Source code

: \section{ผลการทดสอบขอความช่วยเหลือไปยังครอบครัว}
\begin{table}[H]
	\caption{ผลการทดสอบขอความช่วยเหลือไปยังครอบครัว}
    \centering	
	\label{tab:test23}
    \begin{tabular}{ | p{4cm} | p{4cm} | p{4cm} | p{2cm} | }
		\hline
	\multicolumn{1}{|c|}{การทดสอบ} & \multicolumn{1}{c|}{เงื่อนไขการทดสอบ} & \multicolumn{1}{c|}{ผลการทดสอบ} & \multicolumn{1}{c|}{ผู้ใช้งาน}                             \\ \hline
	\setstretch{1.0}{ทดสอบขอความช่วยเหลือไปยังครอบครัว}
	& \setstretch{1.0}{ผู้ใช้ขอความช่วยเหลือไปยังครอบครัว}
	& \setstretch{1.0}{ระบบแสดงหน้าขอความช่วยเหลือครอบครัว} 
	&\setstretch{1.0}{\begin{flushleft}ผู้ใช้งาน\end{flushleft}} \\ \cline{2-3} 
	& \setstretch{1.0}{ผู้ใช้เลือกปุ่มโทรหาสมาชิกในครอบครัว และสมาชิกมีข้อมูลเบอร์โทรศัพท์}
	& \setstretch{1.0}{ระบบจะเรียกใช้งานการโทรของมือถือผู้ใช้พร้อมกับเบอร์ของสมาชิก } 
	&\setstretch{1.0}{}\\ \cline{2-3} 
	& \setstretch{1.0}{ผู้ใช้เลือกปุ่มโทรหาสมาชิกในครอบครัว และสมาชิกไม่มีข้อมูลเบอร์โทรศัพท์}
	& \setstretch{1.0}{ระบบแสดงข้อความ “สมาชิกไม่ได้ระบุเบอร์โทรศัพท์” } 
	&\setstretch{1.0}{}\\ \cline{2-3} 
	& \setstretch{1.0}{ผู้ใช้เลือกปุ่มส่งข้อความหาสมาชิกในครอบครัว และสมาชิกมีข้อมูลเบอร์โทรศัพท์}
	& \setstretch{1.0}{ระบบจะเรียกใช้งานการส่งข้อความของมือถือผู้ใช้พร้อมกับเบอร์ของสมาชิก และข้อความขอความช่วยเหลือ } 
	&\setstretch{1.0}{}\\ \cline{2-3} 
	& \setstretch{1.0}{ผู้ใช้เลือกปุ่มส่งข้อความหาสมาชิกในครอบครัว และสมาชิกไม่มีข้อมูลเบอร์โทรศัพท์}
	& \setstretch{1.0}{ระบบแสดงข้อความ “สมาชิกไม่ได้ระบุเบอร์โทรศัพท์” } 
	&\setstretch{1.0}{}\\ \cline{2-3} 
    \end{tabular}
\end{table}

━━━━━━━━━━

#### [Problem statement]
In full and word for word, output the material.

#### [Finished exercise]
Source code

: \section{ผลการทดสอบขอความช่วยเหลือไปยังครอบครัว}
\begin{table}[H]
	\caption{ผลการทดสอบขอความช่วยเหลือไปยังครอบครัว}
    \centering	
	\label{tab:test23}
    \begin{tabular}{ | p{4cm} | p{4cm} | p{4cm} | p{2cm} | }
		\hline
	\multicolumn{1}{|c|}{การทดสอบ} & \multicolumn{1}{c|}{เงื่อนไขการทดสอบ} & \multicolumn{1}{c|}{ผลการทดสอบ} & \multicolumn{1}{c|}{ผู้ใช้งาน}                             \\ \hline
	\setstretch{1.0}{ทดสอบขอความช่วยเหลือไปยังครอบครัว}
	& \setstretch{1.0}{ผู้ใช้ขอความช่วยเหลือไปยังครอบครัว}
	& \setstretch{1.0}{ระบบแสดงหน้าขอความช่วยเหลือครอบครัว} 
	&\setstretch{1.0}{\begin{flushleft}ผู้ใช้งาน\end{flushleft}} \\ \cline{2-3} 
	& \setstretch{1.0}{ผู้ใช้เลือกปุ่มโทรหาสมาชิกในครอบครัว และสมาชิกมีข้อมูลเบอร์โทรศัพท์}
	& \setstretch{1.0}{ระบบจะเรียกใช้งานการโทรของมือถือผู้ใช้พร้อมกับเบอร์ของสมาชิก } 
	&\setstretch{1.0}{}\\ \cline{2-3} 
	& \setstretch{1.0}{ผู้ใช้เลือกปุ่มโทรหาสมาชิกในครอบครัว และสมาชิกไม่มีข้อมูลเบอร์โทรศัพท์}
	& \setstretch{1.0}{ระบบแสดงข้อความ “สมาชิกไม่ได้ระบุเบอร์โทรศัพท์” } 
	&\setstretch{1.0}{}\\ \cline{2-3} 
	& \setstretch{1.0}{ผู้ใช้เลือกปุ่มส่งข้อความหาสมาชิกในครอบครัว และสมาชิกมีข้อมูลเบอร์โทรศัพท์}
	& \setstretch{1.0}{ระบบจะเรียกใช้งานการส่งข้อความของมือถือผู้ใช้พร้อมกับเบอร์ของสมาชิก และข้อความขอความช่วยเหลือ } 
	&\setstretch{1.0}{}\\ \cline{2-3} 
	& \setstretch{1.0}{ผู้ใช้เลือกปุ่มส่งข้อความหาสมาชิกในครอบครัว และสมาชิกไม่มีข้อมูลเบอร์โทรศัพท์}
	& \setstretch{1.0}{ระบบแสดงข้อความ “สมาชิกไม่ได้ระบุเบอร์โทรศัพท์” } 
	&\setstretch{1.0}{}\\ \cline{2-3} 
    \end{tabular}
\end{table}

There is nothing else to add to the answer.